FIRENZE. È Maria Amelia Monti nei panni di Miss Marple, o il contrario? Quando siamo usciti dalla Pergola di Firenze al termine dello spettacolo, a questa domanda, che ci siamo posti appena la regina delle trasformazioni minori è apparsa sul palcoscenico, non abbiamo saputo rispondere. E nemmeno ora, che ve ne raccomandiamo la visione (si replica stasera e domani alle 20,45 e domenica 20 gennaio, alle 15,45), il dubbio, si è svelato. E non sono i costumi di Alessandro Lai, che la trasformano in un’allegra zitella inglese che si preoccupa di sferruzzare a maglia per il nipote che la mantiene, curare il giardino e combattere, strategicamente, le talpe, a confonderci le idee. Perché così ce la ricordiamo, dai tempi televisivi di Drive In e della Tivvù delle ragazze e così è rimasta, nonostante un’interminabile partecipazione a fiction televisive, un matrimonio che non offre il fianco al pettegolezzo e tre figli, di cui uno adottivo, nato in Africa. Miss Marple, giochi di prestigio, beninteso, non è soltanto Maria Amelia Monti; il resto della compagnia teatrale di questo testo di Agata Christie, riadattato da Edoardo Erba, per la regia di Pierpaolo Sepe e ingiallito da Roberto Citran, Sabrina Scuccimarra, Sebastiano Bottari, Marco Celli, Giulia De Luca, Stefano Guerrieri e Laura Serena, potrebbe giustamente indispettirsi, ma sono tutti consapevoli che questo divertente noir, sprovvisto dell’allegro cinismo di Maria Amelia Monti, pardon, Miss Marple, renderebbe diversamente.

Non ci permettiamo di dire e scrivere meno, perché qualcun’altra al suo posto scritturata potrebbe addirittura avere un impatto con il pubblico ancor più dissacratorio e felice della protagonista, ma ogni volta che il copione la interroga in prima persona, arriva con puntuale e flemmatico cinismo, sentenziando presagi disastrosi e cruenti con l’allegra e spensierata inconsistenza di una narratrice di favole per bambini. Il dato incontrovertibile della indispensabile presenza della protagonista lo ha testimoniato, l’altra sera, il nutrito gruppo di studenti delle scuole d’obbligo che ha parzialmente occupato la platea. Prima del buio in sala infatti, nonostante le professoresse (di lettere, osiamo ipotizzare), che si sono sobbarcate l’onere e l’onore di portare a teatro uno stuolo di mocciosi più disposti alla caciara che all’attenzione, il resto del pubblico ha temuto il peggio.

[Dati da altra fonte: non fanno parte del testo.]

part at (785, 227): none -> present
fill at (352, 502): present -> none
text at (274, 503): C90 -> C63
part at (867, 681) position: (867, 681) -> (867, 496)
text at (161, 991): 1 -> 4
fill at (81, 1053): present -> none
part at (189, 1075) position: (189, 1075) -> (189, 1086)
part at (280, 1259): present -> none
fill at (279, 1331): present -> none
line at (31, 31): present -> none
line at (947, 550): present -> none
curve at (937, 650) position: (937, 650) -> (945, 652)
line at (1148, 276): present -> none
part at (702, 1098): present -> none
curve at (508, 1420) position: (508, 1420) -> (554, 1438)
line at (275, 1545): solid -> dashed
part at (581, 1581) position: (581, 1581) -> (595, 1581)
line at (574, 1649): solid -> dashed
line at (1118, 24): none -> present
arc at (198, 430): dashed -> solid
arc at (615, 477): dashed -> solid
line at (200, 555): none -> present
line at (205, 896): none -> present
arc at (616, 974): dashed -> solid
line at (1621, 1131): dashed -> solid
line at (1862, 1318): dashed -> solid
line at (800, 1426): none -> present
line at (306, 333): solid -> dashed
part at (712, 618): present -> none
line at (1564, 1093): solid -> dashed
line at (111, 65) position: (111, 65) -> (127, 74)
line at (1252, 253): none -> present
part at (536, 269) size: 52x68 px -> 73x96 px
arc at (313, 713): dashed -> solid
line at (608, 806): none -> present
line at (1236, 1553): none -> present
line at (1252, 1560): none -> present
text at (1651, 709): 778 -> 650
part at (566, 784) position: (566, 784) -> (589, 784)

E invece. Una volta aperto il sipario e oscurate le fasce luminose dei telefonini (quasi sempre tra le mani di massaie recentemente emancipate) che resistono a qualsiasi forma di attrazione, prima di spegnersi, la magia del teatro ha sortito i suoi mirabolanti effetti e quell’ammasso indiscriminato di aspiranti teppisti ha saputo tenere a freno tutte le proprie esuberanze e seguire, con interesse e coinvolgimento, la rappresentazione. Il merito, di questo giallo ben architettato, veloce ma non supersonico, ironico perché maledettamente inglese, garbato pur senza autofustigarsi, è quasi tutto suo, di Miss Marple, alias Maria Amelia Monti, attrice alla soglia dei sessant’anni, carina, per ogni stagione, proprio come trent’anni fa, quando avrebbe potuto tentare l’impossibile e invece ha preferito dosare le forze e gli entusiasmi, depositandoli sulla cassa degli interessi degli affetti, che l’hanno ripagata con apprezzabili interessi, quelli che la invecchiano, allegramente e senza rimpianti, con il contagocce. Senza arsenico. Non ci siamo addentrati tra i meandri intriganti della trama dello spettacolo perché abbiamo avuto il terrore di indurvi a capire chi possa essere il responsabile dei due efferati omicidi che si consumano sul palcoscenico. Lo abbiamo fatto un po’ per deontologia e rispetto degli spettatori che verranno, ma soprattutto perché, chi ha avuto l’ardire di svelarlo prima, poi, è morto.